Eli David, CEO of StartupBlink
The author has studied the startup ecosystems of over 80 countries and observed their rise and fall closely. After spending the past month in Korea, the conclusion is clear. Korea's startup ecosystem has great potential, but it is not being fully realized. In the past, government support was a driving force for the growth of the startup ecosystem, but now excessive intervention is hindering autonomous development. As a result of deep public sector involvement, more than any other country, the self-sustaining foundation of Korean entrepreneurs has weakened.
Korea's startup ecosystem is led by the government, not the market. However, there are no successful cases of this model among leading startup nations. The United States, the United Kingdom, and Israel have grown through private innovation and market competition. Korean companies that have made a mark overseas, such as Sandbird and Noom, have increased their chances of success by reducing dependence on the government. As the history of Samsung, LG, Hyundai, and SK shows, Koreans have excellent global capabilities. The problem is that this dynamism is being suppressed by institutionalized support systems.
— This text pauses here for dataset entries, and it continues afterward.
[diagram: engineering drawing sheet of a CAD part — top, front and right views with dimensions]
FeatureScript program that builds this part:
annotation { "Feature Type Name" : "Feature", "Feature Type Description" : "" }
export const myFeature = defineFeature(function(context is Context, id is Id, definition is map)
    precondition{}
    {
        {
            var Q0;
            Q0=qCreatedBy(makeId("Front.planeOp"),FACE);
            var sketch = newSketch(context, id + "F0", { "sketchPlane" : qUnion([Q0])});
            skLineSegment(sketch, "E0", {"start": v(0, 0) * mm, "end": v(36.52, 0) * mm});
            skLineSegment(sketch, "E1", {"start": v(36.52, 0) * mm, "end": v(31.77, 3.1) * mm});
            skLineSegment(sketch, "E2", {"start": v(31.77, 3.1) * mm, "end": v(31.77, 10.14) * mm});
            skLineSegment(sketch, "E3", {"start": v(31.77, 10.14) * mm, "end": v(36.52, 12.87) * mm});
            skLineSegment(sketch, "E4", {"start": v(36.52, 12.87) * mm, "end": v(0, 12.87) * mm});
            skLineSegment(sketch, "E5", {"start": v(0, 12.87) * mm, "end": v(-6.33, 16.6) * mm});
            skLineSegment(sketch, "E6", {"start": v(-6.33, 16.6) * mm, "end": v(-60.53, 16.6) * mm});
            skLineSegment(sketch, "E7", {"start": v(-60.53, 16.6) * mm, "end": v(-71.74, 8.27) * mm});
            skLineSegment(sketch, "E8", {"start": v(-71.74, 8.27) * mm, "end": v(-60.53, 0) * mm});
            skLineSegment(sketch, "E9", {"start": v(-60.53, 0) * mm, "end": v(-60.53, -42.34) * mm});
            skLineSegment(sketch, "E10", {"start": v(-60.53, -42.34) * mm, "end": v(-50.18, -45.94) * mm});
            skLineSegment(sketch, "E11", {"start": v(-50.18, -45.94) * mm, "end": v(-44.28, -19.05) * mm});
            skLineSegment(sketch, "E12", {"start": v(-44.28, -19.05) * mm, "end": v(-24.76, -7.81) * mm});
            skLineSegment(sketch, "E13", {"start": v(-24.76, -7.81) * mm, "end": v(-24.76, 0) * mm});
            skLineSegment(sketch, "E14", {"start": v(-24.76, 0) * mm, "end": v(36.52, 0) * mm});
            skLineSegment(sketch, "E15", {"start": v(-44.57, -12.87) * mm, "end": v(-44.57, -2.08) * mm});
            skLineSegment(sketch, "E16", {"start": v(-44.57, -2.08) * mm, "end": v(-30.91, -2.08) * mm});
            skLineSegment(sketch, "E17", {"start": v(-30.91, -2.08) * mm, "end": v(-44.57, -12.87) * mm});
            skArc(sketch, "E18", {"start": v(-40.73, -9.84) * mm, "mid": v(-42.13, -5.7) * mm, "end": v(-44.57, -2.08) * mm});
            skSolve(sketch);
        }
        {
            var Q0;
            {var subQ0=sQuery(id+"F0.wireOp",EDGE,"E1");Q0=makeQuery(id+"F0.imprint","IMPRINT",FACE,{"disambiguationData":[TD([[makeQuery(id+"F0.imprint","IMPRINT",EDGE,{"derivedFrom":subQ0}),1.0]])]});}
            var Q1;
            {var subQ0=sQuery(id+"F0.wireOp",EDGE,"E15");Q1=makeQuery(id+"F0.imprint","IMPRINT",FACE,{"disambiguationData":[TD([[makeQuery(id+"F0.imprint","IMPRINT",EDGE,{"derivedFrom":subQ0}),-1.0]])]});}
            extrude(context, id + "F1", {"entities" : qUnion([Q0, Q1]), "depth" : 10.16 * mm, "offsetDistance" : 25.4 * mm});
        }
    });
According to global startup analysis firm StartupBlink, Seoul's startup ecosystem still shows a significant gap compared to global top 10 cities like Silicon Valley, London, Shanghai, and Paris. The main reason is the low number of active startups (global rank 29). Its global influence (rank 19) is also low. This is because Korean startups active in major overseas investment institutions or accelerators are extremely rare (rank 50). Most companies remain in the domestic market, resulting in a lack of global startups that create significant employment and a small workforce (rank 19).
Despite the massive incentives and public funds invested, Korean unicorns known globally are still few. Government policies continue to treat entrepreneurs as 'subjects of nurturing,' and entrepreneurs look to government grants before customers. This structure extends to investors and incubators, creating an ecosystem where private capital finds it difficult to compete with government funds. Ultimately, excessive protection ties startups to the domestic market, simultaneously lowering consumer satisfaction and innovation levels.
The solution is clear. Boldly reduce cash support budgets and overhaul subsidies and acceleration programs with low growth linkage. Remaining resources should be concentrated on globally oriented companies in fields where Korea has strengths, such as deep tech, hardware, and content. True growth is possible when targeting the global market from the startup's inception. Institutions or programs that cannot survive without government funds should naturally be phased out, and a market-based ecosystem should take their place.
The excessive concentration on Seoul is also a structural problem. Startup activities in Seoul are 50 times that of the average in other domestic cities. Reducing this gap to just one-tenth would form a balanced multi-core structure, significantly strengthening the nation's overall resilience. Public funds should be reallocated to enhance English proficiency, simplify regulations, provide tax incentives, and promote globally. Singapore's example, which demonstrated that a 'simple and reliable system' rather than 'subsidies' is the source of competitiveness, is highly suggestive.
The current Korean startup ecosystem is like a car that knows its destination but does not move. Both the driver and passengers are aware of this, but no one turns the wheel. It is time to take the wheel again. It is time for the government, private sector, academia, and investment institutions to find their places and transition to a market-centered ecosystem. If Korea has the courage to make this transition, global leadership is not far away.